Sondernutzungsgebühren für E-Scooter sind zulässig

15.11.2023

In immer mehr Städten wird es zum Ärgernis: Das „wilde“ Abstellen von E-Scootern im öffentlichen Straßenraum. Einige Städte versuchen dem nun mit der Erhebung von Sondernutzungsgebühren entgegenzuwirken. Dass dies grundsätzlich zulässig ist, hat nun das Oberverwaltungsgericht (OVG) Münster entschieden (Beschluss vom 26.10.2023 - 11 A 339/23).

Das Konzept der Stadt

Das ein Verleihsystem für E-Scooter betreibende Unternehmen hatte bei der Stadt am 27.07.2022 für den Zeitraum bis zum 31.12.2022 einen Antrag auf Nutzung des öffentlichen Straßenraums für den Betrieb von E-Scootern im Rahmen des Verleihsystems gestellt. Daraufhin setzte die Stadt Sondernutzungsgebühren für 3.600 E-Scooter von insgesamt 383.000 Euro fest. Sie stützte sich dabei auf ihre Sondernutzungssatzung, die die Festsetzung einer Jahresgebühr unabhängig von der Dauer der Nutzung vorgibt; die Regelung hatte folgenden Wortlaut (Auszug):

„Soweit im Gebührentarif nichts anderes bestimmt ist, gilt die jeweilige Gebühr je angefangener Quadratmeter der beanspruchten Verkehrsfläche. Der im Gebührentarif genannte Zeitraum für die jeweilige Gebühr wird voll berechnet, auch wenn die Erlaubnis bzw. Nutzung diesen Zeitraum nur teilweise umfasst.“

Sondernutzungsgebühren dürfen erhoben werden

Gegen diese Gebührenerhebung klagte das Unternehmen. Nachdem das Verwaltungsgericht die Klage abgewiesen hatte, gab das OVG dem Unternehmen teilweise recht.
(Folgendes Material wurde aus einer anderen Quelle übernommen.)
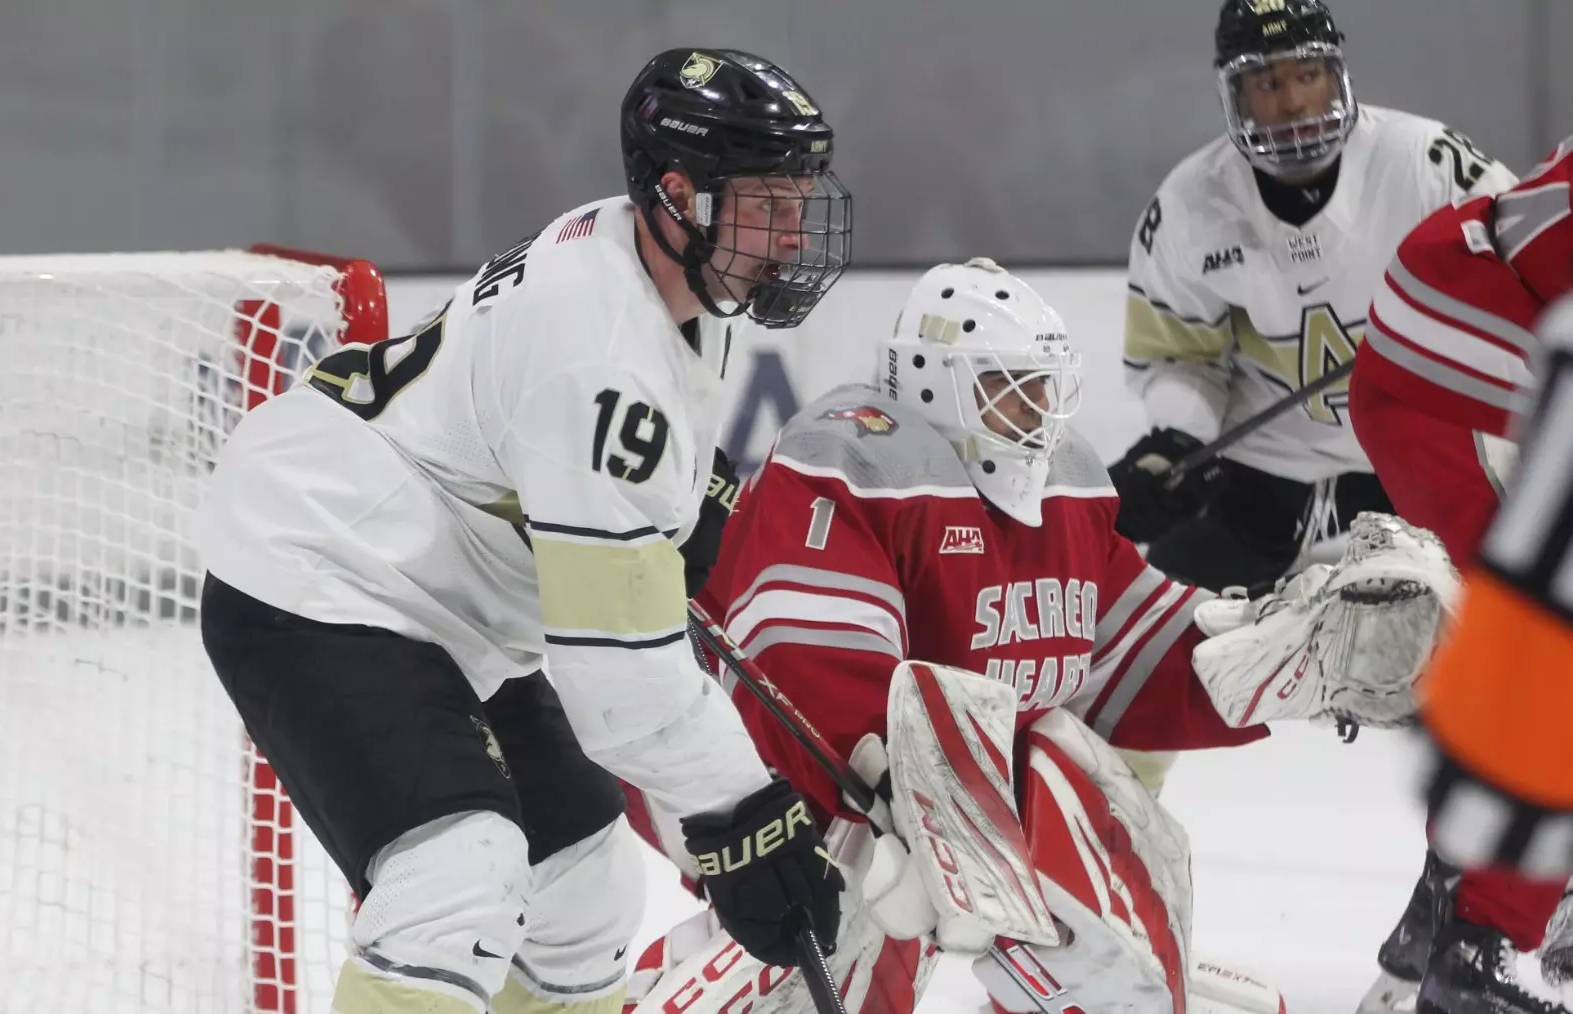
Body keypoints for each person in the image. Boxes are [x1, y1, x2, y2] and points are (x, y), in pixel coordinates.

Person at [191, 48, 852, 1014]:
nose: (792, 237)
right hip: (322, 572)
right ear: (679, 191)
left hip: (447, 593)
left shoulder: (652, 259)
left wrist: (671, 510)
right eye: (768, 204)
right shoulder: (601, 350)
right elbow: (616, 675)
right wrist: (740, 816)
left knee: (583, 890)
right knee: (456, 879)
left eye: (800, 202)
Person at [622, 259, 1454, 1014]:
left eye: (1044, 389)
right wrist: (914, 823)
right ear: (932, 380)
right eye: (1009, 389)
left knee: (1061, 767)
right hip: (727, 777)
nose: (1035, 415)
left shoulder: (1063, 487)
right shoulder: (852, 461)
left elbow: (1130, 648)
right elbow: (804, 684)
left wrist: (1289, 654)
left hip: (916, 809)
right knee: (834, 911)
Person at [1111, 0, 1516, 593]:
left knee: (1502, 616)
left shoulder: (1428, 165)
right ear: (1235, 94)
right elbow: (1181, 358)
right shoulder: (1188, 206)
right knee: (1170, 625)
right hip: (1264, 473)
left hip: (1422, 459)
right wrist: (1175, 441)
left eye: (1307, 75)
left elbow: (1523, 277)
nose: (1294, 102)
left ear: (1337, 76)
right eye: (1268, 82)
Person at [1347, 136, 1573, 1014]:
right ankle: (1482, 946)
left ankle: (1457, 906)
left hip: (1463, 369)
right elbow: (1535, 235)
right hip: (1443, 387)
Das OVG hält in seiner Entscheidung zunächst fest, dass für das Abstellen von E-Scootern im öffentlichen Straßenraum in der von dem Unternehmen praktizierten Weise Sondernutzungsgebühren erhoben werden dürfen. Es handele sich um eine Sondernutzung, nicht um Gemeingebrauch der Straße, weil das Abstellen nicht vorwiegend der späteren Wiederinbetriebnahme der E-Scooter und damit Verkehrszwecken diene. Im Vordergrund stehe vielmehr der verkehrsfremde Zweck, den Abschluss eines Mietvertrags zu bewirken.

Gebührenberechnung begegnet Bedenken

Die Satzungsregelung und der für E-Scooter geltende Gebührentarif der Stadt, wonach auch für eine unterjährige Sondernutzung - hier für einen Zeitraum von fünf Monaten - die Festsetzung der Jahresgebühr vorgesehen ist, sei allerdings nichtig, entschied das Gericht. Die danach grundsätzlich pauschale Festsetzung der Jahresgebühr, unabhängig von der Nutzungsdauer innerhalb eines Jahres, verstoße gegen das Äquivalenzprinzip, der gebührenrechtlichen Ausprägung des Verhältnismäßigkeitsgrundsatzes. Mit diesem Prinzip sei es nicht vereinbar, wenn eine Sondernutzungsgebühr, mit der die für ein ganzes Jahr mit der Sondernutzung verbundenen Beeinträchtigungen und die gleichzeitig verfolgten wirtschaftlichen Interessen abgegolten werden, genauso hoch ist wie die Gebühr, die bei ansonsten unverändertem Nutzungsumfang für eine nur den Bruchteil eines Jahres erfolgende Nutzung erhoben werde.

Fazit

Trotz der teilweise erfolgreichen Klage zeigt die Entscheidung, dass die Erhebung von Sondernutzungsgebühren für E-Scooter grundsätzlich zulässig ist und die Städte und Gemeinden auch auf diesem Wege versuchen können, den Wildwuchs bei den E-Scooter-Verleihsystemen zu begrenzen. Nichts anderes gilt dann übrigens auch für vergleichbare Fahrradverleihsysteme.